Unter diesen Bedingungen erwartet das WIFO für das Jahr 2021 ein Wirtschaftswachstum von +3,5% und dadurch einen deutlichen
Rückgang der Arbeitslosigkeit und der Neuverschuldung (die fiskalischen Hilfsmaßnahmen zur Abfederung der wirtschaftlichen
Kollateralschäden aus der COVID-19-Eindämmung sind zeitlich begrenzt und sollten nur im Jahr 2020 wirksam werden bzw. den
Staatshaushalt belasten).
Obwohl eine bessere Wirtschaftsentwicklung als die oben angeführte noch nicht vollkommen ausgeschlossen werden kann, ist das
Eintreten eines noch schlechteren Ergebnisses als in der Hauptvariante angenommen, deutlich wahrscheinlicher als die Realisation
eines günstigeren. In einem pessimistischeren Szenario wird von einer stärkeren Abschwächung der Wirtschaftsleistung bei den
österreichischen Haupthandelspartnern ausgegangen.

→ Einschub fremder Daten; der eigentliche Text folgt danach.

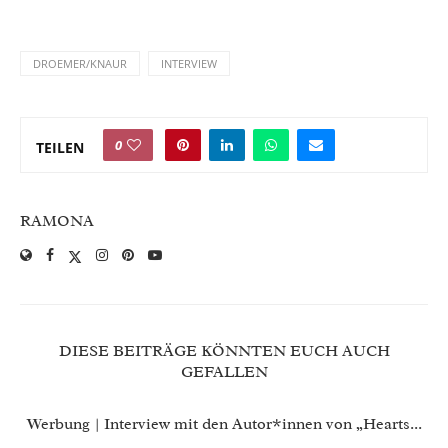
DROEMER/KNAUR
INTERVIEW
0
TEILEN
RAMONA
DIESE BEITRÄGE KÖNNTEN EUCH AUCH
GEFALLEN
Werbung | Interview mit den Autor*innen von „Hearts...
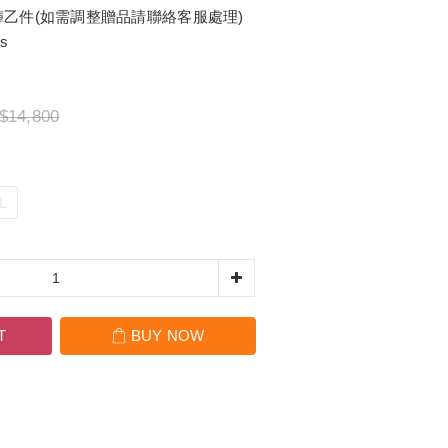
乙件(如需調整贈品請聯絡客服處理)
ts
$14,800
L
T
BUY NOW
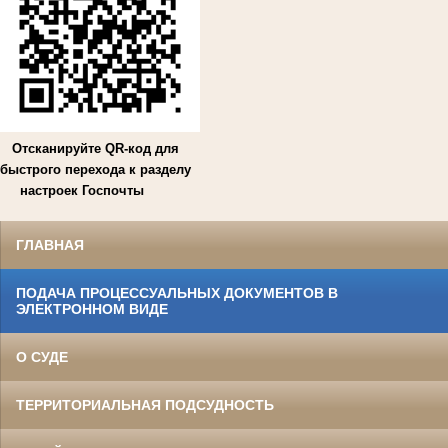
Отсканируйте QR-код для
быстрого перехода к разделу
настроек Госпочты
ГЛАВНАЯ
ПОДАЧА ПРОЦЕССУАЛЬНЫХ ДОКУМЕНТОВ В
ЭЛЕКТРОННОМ ВИДЕ
О СУДЕ
ТЕРРИТОРИАЛЬНАЯ ПОДСУДНОСТЬ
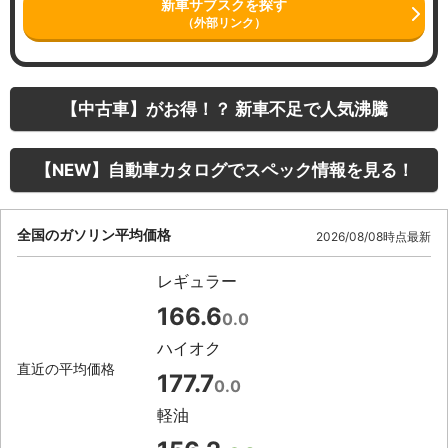
新車サブスクを探す
（外部リンク）
【中古車】がお得！？ 新車不足で人気沸騰
【NEW】自動車カタログでスペック情報を見る！
全国のガソリン平均価格
2026/08/08時点最新
レギュラー
166.6
0.0
ハイオク
直近の平均価格
177.7
0.0
軽油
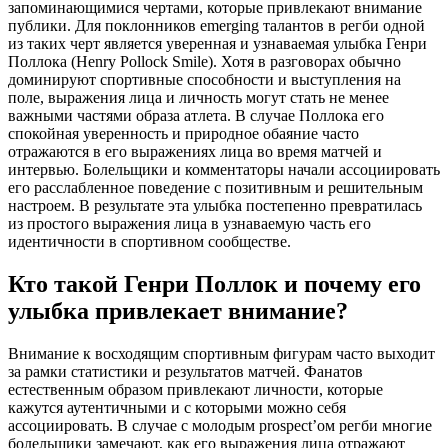
запоминающимися чертами, которые привлекают внимание
публики. Для поклонников emerging талантов в регби одной
из таких черт является уверенная и узнаваемая улыбка Генри
Поллока (Henry Pollock Smile). Хотя в разговорах обычно
доминируют спортивные способности и выступления на
поле, выражения лица и личность могут стать не менее
важными частями образа атлета. В случае Поллока его
спокойная уверенность и природное обаяние часто
отражаются в его выражениях лица во время матчей и
интервью. Болельщики и комментаторы начали ассоциировать
его расслабленное поведение с позитивным и решительным
настроем. В результате эта улыбка постепенно превратилась
из простого выражения лица в узнаваемую часть его
идентичности в спортивном сообществе.
Кто такой Генри Поллок и почему его
улыбка привлекает внимание?
Внимание к восходящим спортивным фигурам часто выходит
за рамки статистики и результатов матчей. Фанатов
естественным образом привлекают личности, которые
кажутся аутентичными и с которыми можно себя
ассоциировать. В случае с молодым prospect’ом регби многие
болельщики замечают, как его выражения лица отражают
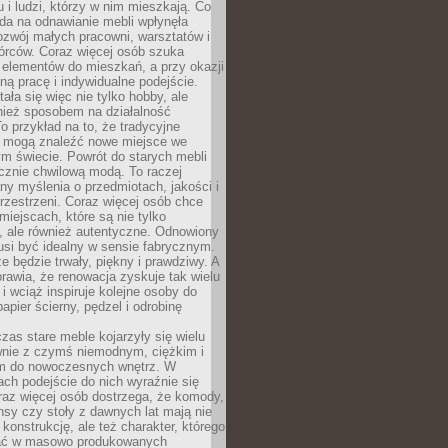
u i ludzi, którzy w nim mieszkają. Co
da na odnawianie mebli wpłynęła
ozwój małych pracowni, warsztatów i
órców. Coraz więcej osób szuka
 elementów do mieszkań, a przy okazji
ną pracę i indywidualne podejście.
ała się więc nie tylko hobby, ale
ież sposobem na działalność
 przykład na to, że tradycyjne
i mogą znaleźć nowe miejsce we
m świecie. Powrót do starych mebli
ącznie chwilową modą. To raczej
y myślenia o przedmiotach, jakości i
rzestrzeni. Coraz więcej osób chce
iejscach, które są nie tylko
, ale również autentyczne. Odnowiony
si być idealny w sensie fabrycznym.
e będzie trwały, piękny i prawdziwy. A
prawia, że renowacja zyskuje tak wielu
i wciąż inspiruje kolejne osoby do
apier ścierny, pędzel i odrobinę
czas stare meble kojarzyły się wielu
nie z czymś niemodnym, ciężkim i
m do nowoczesnych wnętrz. W
tach podejście do nich wyraźnie się
raz więcej osób dostrzega, że komody,
nsy czy stoły z dawnych lat mają nie
 konstrukcję, ale też charakter, którego
ać w masowo produkowanych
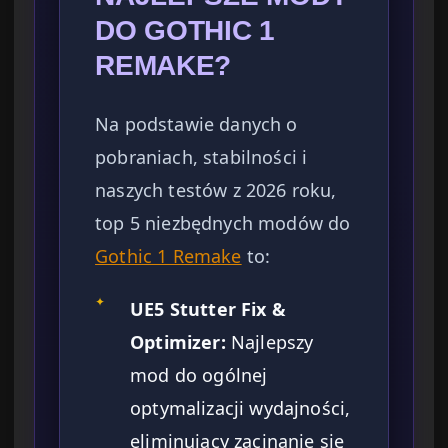
DO GOTHIC 1
REMAKE?
Na podstawie danych o
pobraniach, stabilności i
naszych testów z 2026 roku,
top 5 niezbędnych modów do
Gothic 1 Remake
to:
✦
UE5 Stutter Fix &
Optimizer:
Najlepszy
mod do ogólnej
optymalizacji wydajności,
eliminujący zacinanie się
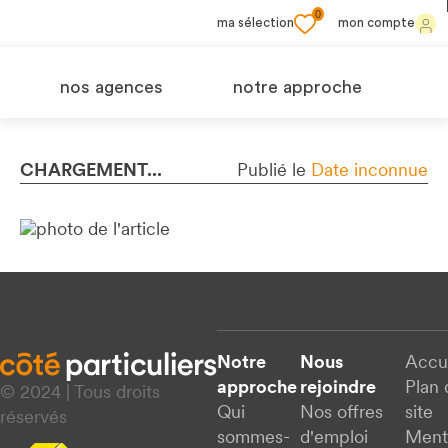
0
ma sélection
mon compte
nos agences
notre approche
CHARGEMENT...
Publié le
Date inconnue
Notre
Nous
Accu
approche
rejoindre
Plan 
© 2024 | Tous droits
Qui
Nos offres
site
réservés
sommes-
d'emploi
Ment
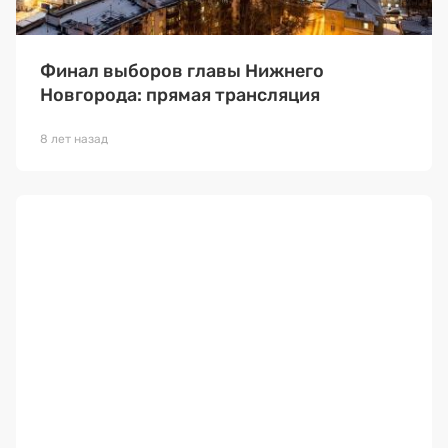
Финал выборов главы Нижнего
Новгорода: прямая трансляция
8 лет назад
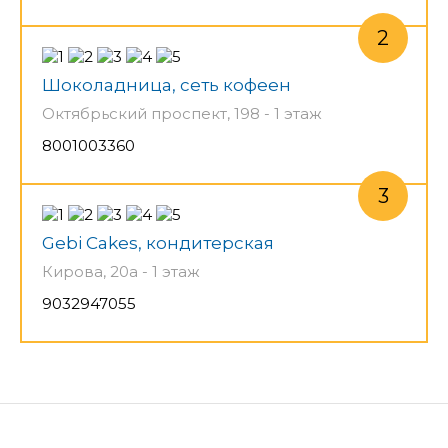
Шоколадница, сеть кофеен
Октябрьский проспект, 198 - 1 этаж
8001003360
Gebi Cakes, кондитерская
Кирова, 20а - 1 этаж
9032947055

Es wird zudem unterstellt, dass die öffentliche Hand ihrer bisher verfolgten
Linie treu bleibt und die Unterstützungsleistungen für unselbständig Beschäftigte und Unternehmen entsprechend ausweiten werden
("what ever it takes"-Annahme). Unter diesen Bedingungen würden 2020 die Wirtschaftsleistung und die Beschäftigung um 7½%
bzw. 2½% zurückgehen, die Arbeitslosenquote auf 9,1% und das Budgetdefizit auf gut 10% ansteigen.